Saving Space and Introducing Light Using Custom Bifold Doors


One use of custom bifold doors, a use that has had quite a lot written about it recently, is to make a space wider, more inviting – or to open out a room into an outside space. Because bifolding doors offer a huge percentage of open and visible space, as opposed to a more conventional sliding or swinging door, they can be used effectively to partition rooms, allowing you (for instance) to turn a kitchen-diner into two separate areas.

Another thing they can do, though, is help you save space. For example, if you have a small en suite bathroom in your master bedroom, then segregation and access become real problems. Custom bifold doors may be the answer you have been looking for. By opening into the door aperture, rather than swinging out away from it, or into the bathroom itself, a bifold door offers access without obstruction.

The door to an en suite bathroom of this size cannot open inwards, in most cases, because the area it occupies is so small. If you have full furniture in there – a toilet, a sink and a shower – then there is simply nowhere for the door to open into.

Conversely, if it opens outward it may strike the bed or in other wise get in the way of existing room layout. So using custom bifold doors becomes the option that allows you to have the bathroom installed without compromising on the space issue.

In the same small setup, indeed in any small room, bifold doors may also allow extra light access. When the doors are closed, if they are glass panelled, they will let light in anyway. When they are open they allow light to enter from every angle, because the leaf of the door is not standing open against a potential source of illumination.

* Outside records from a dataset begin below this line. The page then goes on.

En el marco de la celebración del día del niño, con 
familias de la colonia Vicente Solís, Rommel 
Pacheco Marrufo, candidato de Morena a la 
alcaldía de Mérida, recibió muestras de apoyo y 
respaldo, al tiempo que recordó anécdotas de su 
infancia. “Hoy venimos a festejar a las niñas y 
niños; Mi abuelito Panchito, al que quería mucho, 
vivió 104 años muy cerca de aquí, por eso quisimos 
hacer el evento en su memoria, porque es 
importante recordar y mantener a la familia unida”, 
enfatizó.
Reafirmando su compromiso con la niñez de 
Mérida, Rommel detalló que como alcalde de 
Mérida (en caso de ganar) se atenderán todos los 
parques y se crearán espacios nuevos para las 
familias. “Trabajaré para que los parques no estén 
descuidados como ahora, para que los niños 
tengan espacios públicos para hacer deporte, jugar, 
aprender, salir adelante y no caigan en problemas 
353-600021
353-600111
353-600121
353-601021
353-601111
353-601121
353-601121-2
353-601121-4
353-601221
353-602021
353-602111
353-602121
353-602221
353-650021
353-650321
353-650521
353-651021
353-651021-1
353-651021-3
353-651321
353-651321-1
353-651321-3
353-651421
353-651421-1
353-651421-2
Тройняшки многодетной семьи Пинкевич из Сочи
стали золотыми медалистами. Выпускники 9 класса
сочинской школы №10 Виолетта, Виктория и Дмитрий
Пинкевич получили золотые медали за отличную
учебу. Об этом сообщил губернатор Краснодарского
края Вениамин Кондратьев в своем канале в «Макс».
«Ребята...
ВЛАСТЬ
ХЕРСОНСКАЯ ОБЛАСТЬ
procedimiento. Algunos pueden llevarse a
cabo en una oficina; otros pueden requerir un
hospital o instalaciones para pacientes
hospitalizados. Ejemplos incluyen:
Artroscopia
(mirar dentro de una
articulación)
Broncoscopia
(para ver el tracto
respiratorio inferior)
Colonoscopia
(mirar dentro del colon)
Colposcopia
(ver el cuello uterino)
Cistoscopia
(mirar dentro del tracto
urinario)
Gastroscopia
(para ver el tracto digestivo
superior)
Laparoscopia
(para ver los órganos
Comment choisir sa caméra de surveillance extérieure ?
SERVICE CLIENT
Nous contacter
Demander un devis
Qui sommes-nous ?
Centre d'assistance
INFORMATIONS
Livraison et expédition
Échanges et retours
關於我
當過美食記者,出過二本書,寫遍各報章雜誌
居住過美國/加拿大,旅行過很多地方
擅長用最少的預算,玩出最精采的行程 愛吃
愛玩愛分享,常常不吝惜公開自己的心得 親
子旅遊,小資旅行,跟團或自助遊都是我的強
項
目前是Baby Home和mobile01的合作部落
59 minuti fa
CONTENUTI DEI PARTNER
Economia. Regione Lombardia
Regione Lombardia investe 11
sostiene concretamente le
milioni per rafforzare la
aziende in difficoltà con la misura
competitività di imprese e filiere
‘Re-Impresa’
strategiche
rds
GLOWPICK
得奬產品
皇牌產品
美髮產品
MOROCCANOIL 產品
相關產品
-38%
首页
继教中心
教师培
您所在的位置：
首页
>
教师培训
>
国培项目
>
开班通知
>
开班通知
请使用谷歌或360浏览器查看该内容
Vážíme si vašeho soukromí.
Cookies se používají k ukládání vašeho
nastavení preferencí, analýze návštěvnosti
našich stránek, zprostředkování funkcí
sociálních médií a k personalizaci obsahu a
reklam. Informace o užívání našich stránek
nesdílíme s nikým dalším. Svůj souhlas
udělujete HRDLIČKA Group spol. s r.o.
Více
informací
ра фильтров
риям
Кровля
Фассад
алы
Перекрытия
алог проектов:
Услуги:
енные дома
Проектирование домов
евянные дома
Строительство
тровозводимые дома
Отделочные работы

In larger rooms, bifold doors also allow light access – and of course with a larger overall area left open, there’s a correspondingly larger amount of light to let in. This can be particularly effective where a door space is going between a room that gets a good amount of natural light and one that does not. For example, where a lounge receives nice light for a good amount of the day, and leads through to a kitchen or dining room that gets a lot less light due to the facing of the house, a pair of custom bifold doors can draw the illumination through.

Bifolding doors are, as noted, also excellent choices for separating the outside from the inside. When compared to French doors or sliding patio doors, bifolding doors off a much larger open space when they are fully retracted – enough to make it feel that the space is effectively completely freed. As such they work wonders in smaller rooms opening onto backyard spaces; or in rooms opening out to conservatories or decking areas. With the right external design, you can even develop a whole living space that runs through indoors to outdoors – with the custom bifold doors marking the segregating point for inclement weather.